> _Work to do_
Which lines of the data below contain the string "bowel", matching case exactly? Return every such line in full.

(Segmentation data)
(begin)

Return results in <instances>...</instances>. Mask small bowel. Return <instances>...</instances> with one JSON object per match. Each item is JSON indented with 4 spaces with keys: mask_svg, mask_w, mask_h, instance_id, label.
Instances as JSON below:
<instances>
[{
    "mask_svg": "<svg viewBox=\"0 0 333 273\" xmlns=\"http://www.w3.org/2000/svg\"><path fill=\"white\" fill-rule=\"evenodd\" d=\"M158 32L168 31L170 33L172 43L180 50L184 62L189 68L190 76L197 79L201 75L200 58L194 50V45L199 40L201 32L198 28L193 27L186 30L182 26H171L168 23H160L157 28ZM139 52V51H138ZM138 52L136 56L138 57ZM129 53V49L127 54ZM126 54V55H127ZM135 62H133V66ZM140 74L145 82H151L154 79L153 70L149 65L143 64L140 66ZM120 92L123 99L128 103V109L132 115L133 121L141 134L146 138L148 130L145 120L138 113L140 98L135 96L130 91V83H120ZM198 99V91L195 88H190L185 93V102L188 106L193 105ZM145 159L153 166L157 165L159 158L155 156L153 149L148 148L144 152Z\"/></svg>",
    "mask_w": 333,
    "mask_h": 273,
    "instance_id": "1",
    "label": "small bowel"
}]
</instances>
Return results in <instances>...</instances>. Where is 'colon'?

(end)
(begin)

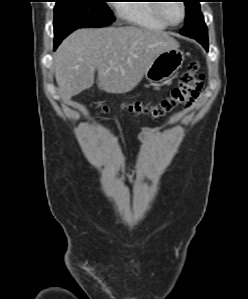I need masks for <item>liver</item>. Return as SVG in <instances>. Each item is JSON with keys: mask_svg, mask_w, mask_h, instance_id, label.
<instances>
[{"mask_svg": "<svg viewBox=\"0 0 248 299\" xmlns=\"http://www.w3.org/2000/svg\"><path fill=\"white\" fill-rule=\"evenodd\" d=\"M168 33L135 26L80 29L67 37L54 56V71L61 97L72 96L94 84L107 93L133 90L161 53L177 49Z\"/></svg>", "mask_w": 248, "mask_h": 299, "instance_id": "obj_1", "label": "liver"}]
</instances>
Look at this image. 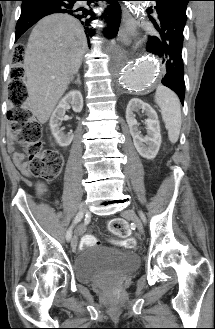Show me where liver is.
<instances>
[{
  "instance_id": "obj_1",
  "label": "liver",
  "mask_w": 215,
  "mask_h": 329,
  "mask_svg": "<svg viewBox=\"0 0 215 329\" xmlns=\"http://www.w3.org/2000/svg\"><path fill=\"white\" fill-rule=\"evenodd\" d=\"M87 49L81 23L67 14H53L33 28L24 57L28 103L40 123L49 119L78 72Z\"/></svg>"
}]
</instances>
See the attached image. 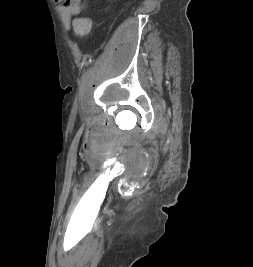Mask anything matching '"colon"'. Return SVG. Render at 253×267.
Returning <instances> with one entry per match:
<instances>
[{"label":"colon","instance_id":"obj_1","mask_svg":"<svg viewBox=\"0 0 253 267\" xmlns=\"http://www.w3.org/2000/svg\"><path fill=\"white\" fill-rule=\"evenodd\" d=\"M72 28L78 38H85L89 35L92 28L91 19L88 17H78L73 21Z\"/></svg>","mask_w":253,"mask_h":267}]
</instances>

(end)

> _Solution to this problem_
Return results in <instances>...</instances>. Mask small bowel. Return <instances>...</instances> with one JSON object per match. Each item is JSON indented with 4 spaces with keys: mask_svg, mask_w, mask_h, instance_id, label.
    "label": "small bowel"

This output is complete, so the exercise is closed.